→ **Collected data**:

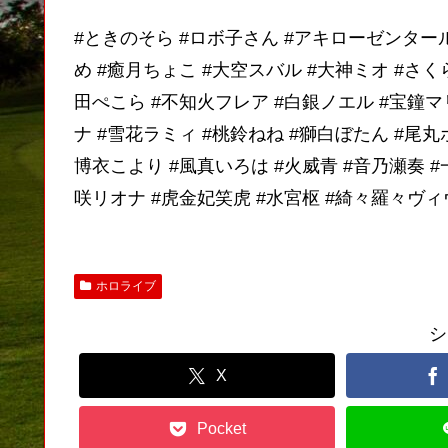
#ときのそら #ロボ子さん #アキローゼンタール
め #癒月ちょこ #大空スバル #大神ミオ #さく
田ぺこら #不知火フレア #白銀ノエル #宝鐘マ
ナ #雪花ラミィ #桃鈴ねね #獅白ぼたん #尾丸
博衣こより #風真いろは #火威青 #音乃瀬奏 #
咲リオナ #虎金妃笑虎 #水宮枢 #綺々羅々ヴィ
ホロライブ
シ
X
Pocket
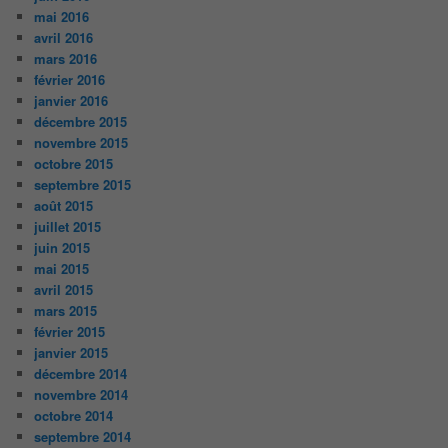
mai 2016
avril 2016
mars 2016
février 2016
janvier 2016
décembre 2015
novembre 2015
octobre 2015
septembre 2015
août 2015
juillet 2015
juin 2015
mai 2015
avril 2015
mars 2015
février 2015
janvier 2015
décembre 2014
novembre 2014
octobre 2014
septembre 2014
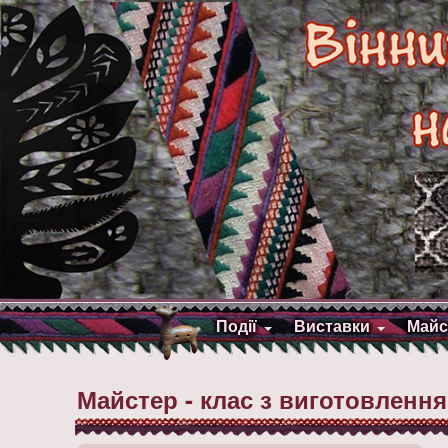
Події
Виставки
Майс
Майстер - клас з виготовлення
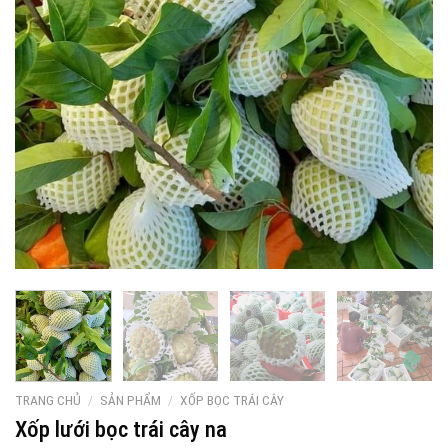
TRANG CHỦ
/
SẢN PHẨM
/
XỐP BỌC TRÁI CÂY
Xốp lưới bọc trái cây na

→ **TASK OBJECTIVE**:
Starting at the line with "め #癒月ちょこ #大空スバル #大神ミオ #さく", write out every line exactly through the final line of the records above, both included, and skip the pictures.

→ **RESULT**:
め #癒月ちょこ #大空スバル #大神ミオ #さく
田ぺこら #不知火フレア #白銀ノエル #宝鐘マ
ナ #雪花ラミィ #桃鈴ねね #獅白ぼたん #尾丸
博衣こより #風真いろは #火威青 #音乃瀬奏 #
咲リオナ #虎金妃笑虎 #水宮枢 #綺々羅々ヴィ
ホロライブ
シ
X
Pocket
mai 2016
avril 2016
mars 2016
février 2016
janvier 2016
décembre 2015
novembre 2015
octobre 2015
septembre 2015
août 2015
juillet 2015
juin 2015
mai 2015
avril 2015
mars 2015
février 2015
janvier 2015
décembre 2014
novembre 2014
octobre 2014
septembre 2014
Події
Виставки
Майс
Майстер - клас з виготовлення
TRANG CHỦ
/
SẢN PHẨM
/
XỐP BỌC TRÁI CÂY
Xốp lưới bọc trái cây na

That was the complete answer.